• _SUPPLIED ENTRIES_
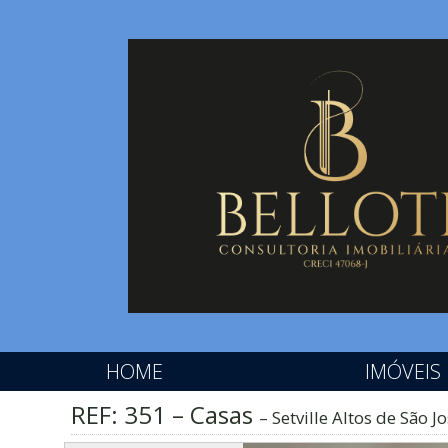
HOME
IMÓVEIS
REF: 351 – Casas
Setville Altos de São J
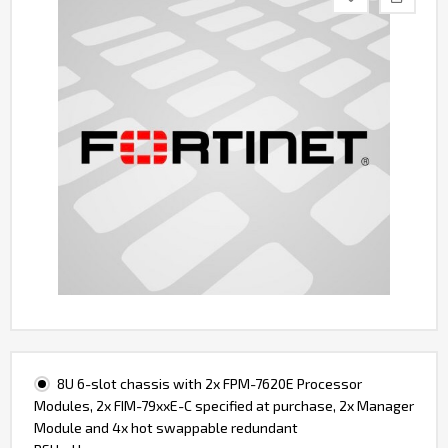
Контакты
8U 6-slot chassis with 2x FPM-7620E Processor
Modules, 2x FIM-79xxE-C specified at purchase, 2x Manager
Module and 4x hot swappable redundant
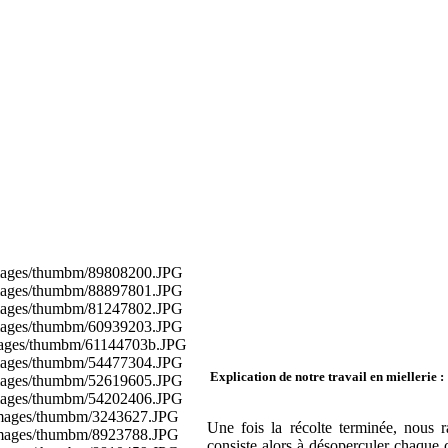
images/thumbm/89808200.JPG
images/thumbm/88897801.JPG
images/thumbm/81247802.JPG
images/thumbm/60939203.JPG
images/thumbm/61144703b.JPG
images/thumbm/54477304.JPG
Explication de notre travail en miellerie :
images/thumbm/52619605.JPG
images/thumbm/54202406.JPG
/images/thumbm/3243627.JPG
Une fois la récolte terminée, nous r
/images/thumbm/8923788.JPG
consiste alors à désoperculer chaque c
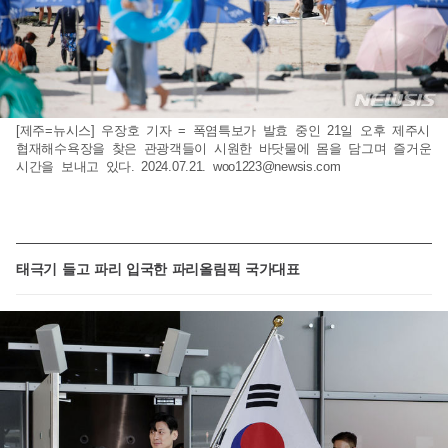
[제주=뉴시스] 우장호 기자 = 폭염특보가 발효 중인 21일 오후 제주시
협재해수욕장을 찾은 관광객들이 시원한 바닷물에 몸을 담그며 즐거운
시간을 보내고 있다. 2024.07.21.
woo1223@newsis.com
태극기 들고 파리 입국한 파리올림픽 국가대표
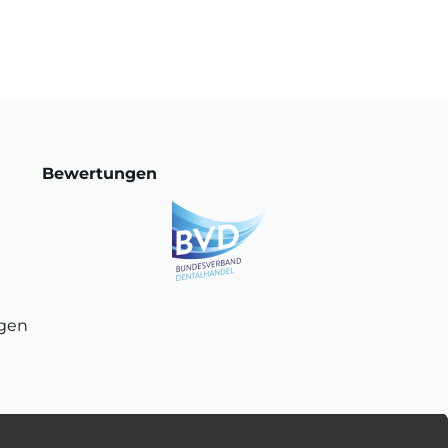
Bewertungen
ngen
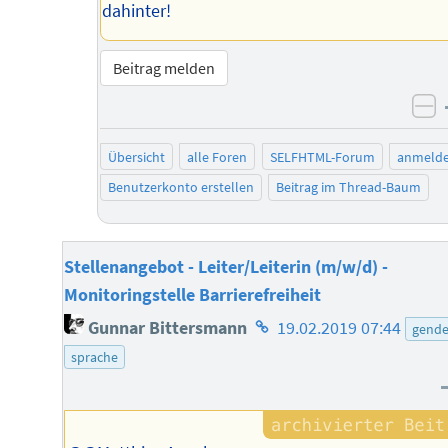
dahinter!
Beitrag melden
ne
Übersicht
alle Foren
SELFHTML-Forum
anmeld
Benutzerkonto erstellen
Beitrag im Thread-Baum
Stellenangebot - Leiter/Leiterin (m/w/d) -
Monitoringstelle Barrierefreiheit
Homepage
Gunnar Bittersmann
19.02.2019 07:44
gende
des
sprache
Autors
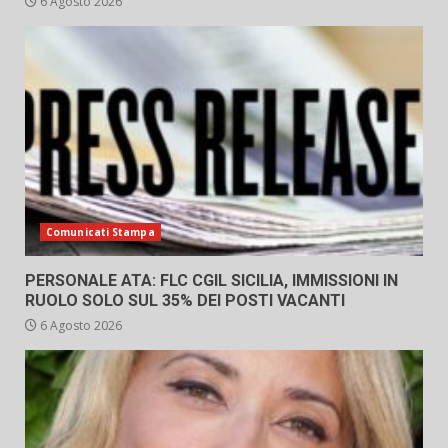
6 Agosto 2026
Comunicati Stampa
PERSONALE ATA: FLC CGIL SICILIA, IMMISSIONI IN
RUOLO SOLO SUL 35% DEI POSTI VACANTI
6 Agosto 2026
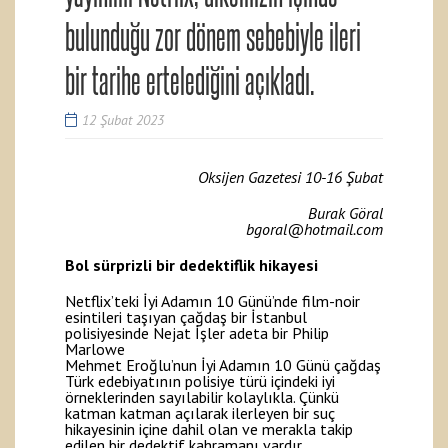
bulunduğu zor dönem sebebiyle ileri
bir tarihe ertelediğini açıkladı.
12 Şubat 2023
Oksijen Gazetesi 10-16 Şubat
Burak Göral
bgoral@hotmail.com
Bol sürprizli bir dedektiflik hikayesi
Netflix’teki İyi Adamın 10 Günü’nde film-noir
esintileri taşıyan çağdaş bir İstanbul
polisiyesinde Nejat İşler adeta bir Philip
Marlowe
Mehmet Eroğlu’nun İyi Adamın 10 Günü çağdaş
Türk edebiyatının polisiye türü içindeki iyi
örneklerinden sayılabilir kolaylıkla. Çünkü
katman katman açılarak ilerleyen bir suç
hikayesinin içine dahil olan ve merakla takip
edilen bir dedektif kahramanı vardır.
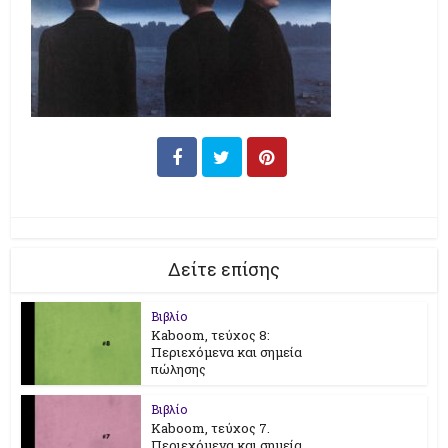
Δείτε επίσης
Βιβλίο
Kaboom, τεύχος 8:
Περιεχόμενα και σημεία
πώλησης
Βιβλίο
Kaboom, τεύχος 7.
Περιεχόμενα και σημεία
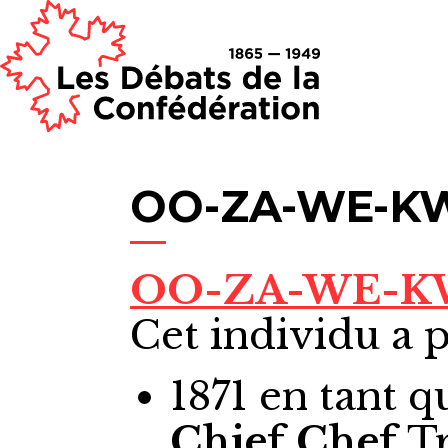
OO-ZA-WE-KWU
OO-ZA-WE-KWU
Cet individu a p
1871
en tant q
Chief
Chef
Tr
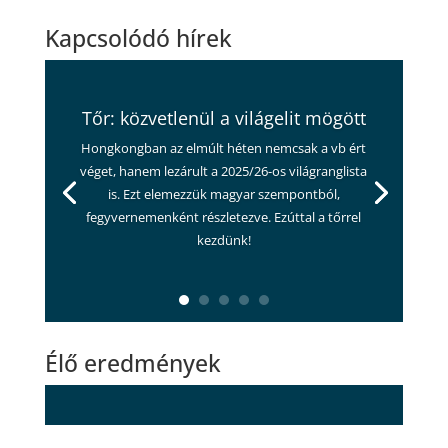
Kapcsolódó hírek
Tőr: közvetlenül a világelit mögött
Hongkongban az elmúlt héten nemcsak a vb ért
véget, hanem lezárult a 2025/26-os világranglista
is. Ezt elemezzük magyar szempontból,
fegyvernemenként részletezve. Ezúttal a tőrrel
kezdünk!
Élő eredmények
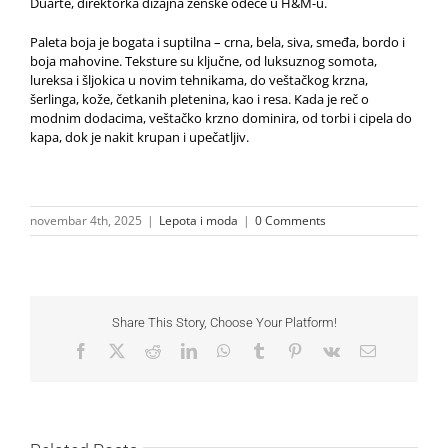
Duarte, direktorka dizajna ženske odeće u H&M-u.
Paleta boja je bogata i suptilna – crna, bela, siva, smeđa, bordo i
boja mahovine. Teksture su ključne, od luksuznog somota,
lureksa i šljokica u novim tehnikama, do veštačkog krzna,
šerlinga, kože, četkanih pletenina, kao i resa. Kada je reč o
modnim dodacima, veštačko krzno dominira, od torbi i cipela do
kapa, dok je nakit krupan i upečatljiv.
novembar 4th, 2025
|
Lepota i moda
|
0 Comments
Share This Story, Choose Your Platform!
Facebook
X
Reddit
LinkedIn
WhatsApp
Tumblr
Pinterest
Vk
Email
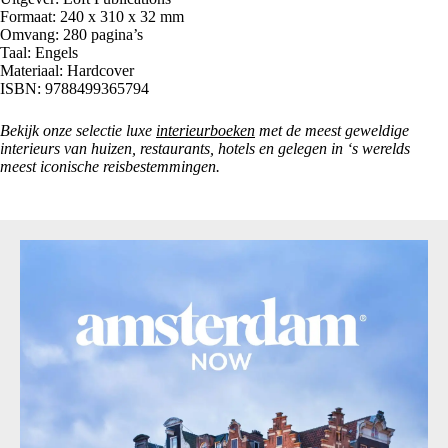
Formaat: 240 x 310 x 32 mm
Omvang: 280 pagina’s
Taal: Engels
Materiaal: Hardcover
ISBN: 9788499365794
Bekijk onze selectie luxe
interieurboeken
met de meest geweldige
interieurs van huizen, restaurants, hotels en gelegen in ‘s werelds
meest iconische reisbestemmingen.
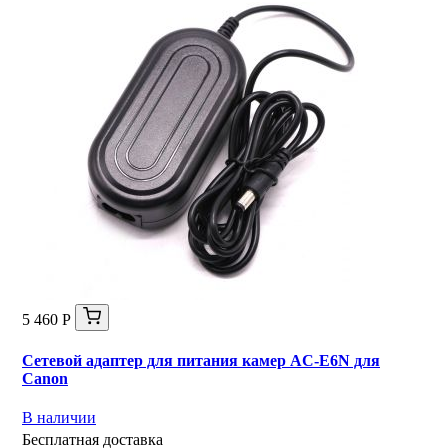
5 460 Р
Сетевой адаптер для питания камер AC-E6N для
Canon
В наличии
Бесплатная доставка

• _THE TASK_
Rewrite the text of the listing above with "Kaboom" changed to "Boom" everywhere it occurs and nothing else altered. Leave out the pictures.

• _WRITTEN ANSWER_
HOME
IMÓVEIS
REF: 351 – Casas
Setville Altos de São J
Контакты
8U 6-slot chassis with 2x FPM-7620E Processor
Modules, 2x FIM-79xxE-C specified at purchase, 2x Manager
Module and 4x hot swappable redundant
images/thumbm/89808200.JPG
images/thumbm/88897801.JPG
images/thumbm/81247802.JPG
images/thumbm/60939203.JPG
images/thumbm/61144703b.JPG
images/thumbm/54477304.JPG
Explication de notre travail en miellerie :
images/thumbm/52619605.JPG
images/thumbm/54202406.JPG
/images/thumbm/3243627.JPG
Une fois la récolte terminée, nous r
/images/thumbm/8923788.JPG
consiste alors à désoperculer chaque c
[제주=뉴시스] 우장호 기자 = 폭염특보가 발효 중인 21일 오후 제주시
협재해수욕장을 찾은 관광객들이 시원한 바닷물에 몸을 담그며 즐거운
시간을 보내고 있다. 2024.07.21.
woo1223@newsis.com
태극기 들고 파리 입국한 파리올림픽 국가대표
Bewertungen
ngen
dahinter!
Beitrag melden
ne
Übersicht
alle Foren
SELFHTML-Forum
anmeld
Benutzerkonto erstellen
Beitrag im Thread-Baum
Stellenangebot - Leiter/Leiterin (m/w/d) -
Monitoringstelle Barrierefreiheit
Homepage
Gunnar Bittersmann
19.02.2019 07:44
gende
des
sprache
Autors
6 Agosto 2026
Comunicati Stampa
PERSONALE ATA: FLC CGIL SICILIA, IMMISSIONI IN
RUOLO SOLO SUL 35% DEI POSTI VACANTI
6 Agosto 2026
bulunduğu zor dönem sebebiyle ileri
bir tarihe ertelediğini açıkladı.
12 Şubat 2023
Oksijen Gazetesi 10-16 Şubat
Burak Göral
bgoral@hotmail.com
Bol sürprizli bir dedektiflik hikayesi
Netflix’teki İyi Adamın 10 Günü’nde film-noir
esintileri taşıyan çağdaş bir İstanbul
polisiyesinde Nejat İşler adeta bir Philip
Marlowe
Mehmet Eroğlu’nun İyi Adamın 10 Günü çağdaş
Türk edebiyatının polisiye türü içindeki iyi
örneklerinden sayılabilir kolaylıkla. Çünkü
katman katman açılarak ilerleyen bir suç
hikayesinin içine dahil olan ve merakla takip
edilen bir dedektif kahramanı vardır.
Δείτε επίσης
Βιβλίο
Boom, τεύχος 8:
Περιεχόμενα και σημεία
πώλησης
Βιβλίο
Boom, τεύχος 7.
Περιεχόμενα και σημεία
OO-ZA-WE-KWU
OO-ZA-WE-KWU
Cet individu a p
1871
en tant q
Chief
Chef
Tr
Kapcsolódó hírek
Tőr: közvetlenül a világelit mögött
Hongkongban az elmúlt héten nemcsak a vb ért
véget, hanem lezárult a 2025/26-os világranglista
is. Ezt elemezzük magyar szempontból,
fegyvernemenként részletezve. Ezúttal a tőrrel
kezdünk!
Élő eredmények
Duarte, direktorka dizajna ženske odeće u H&M-u.
Paleta boja je bogata i suptilna – crna, bela, siva, smeđa, bordo i
boja mahovine. Teksture su ključne, od luksuznog somota,
lureksa i šljokica u novim tehnikama, do veštačkog krzna,
šerlinga, kože, četkanih pletenina, kao i resa. Kada je reč o
modnim dodacima, veštačko krzno dominira, od torbi i cipela do
kapa, dok je nakit krupan i upečatljiv.
novembar 4th, 2025
|
Lepota i moda
|
0 Comments
Share This Story, Choose Your Platform!
Facebook
X
Reddit
LinkedIn
WhatsApp
Tumblr
Pinterest
Vk
Email
Formaat: 240 x 310 x 32 mm
Omvang: 280 pagina’s
Taal: Engels
Materiaal: Hardcover
ISBN: 9788499365794
Bekijk onze selectie luxe
interieurboeken
met de meest geweldige
interieurs van huizen, restaurants, hotels en gelegen in ‘s werelds
meest iconische reisbestemmingen.
5 460 Р
Сетевой адаптер для питания камер AC-E6N для
Canon
В наличии
Бесплатная доставка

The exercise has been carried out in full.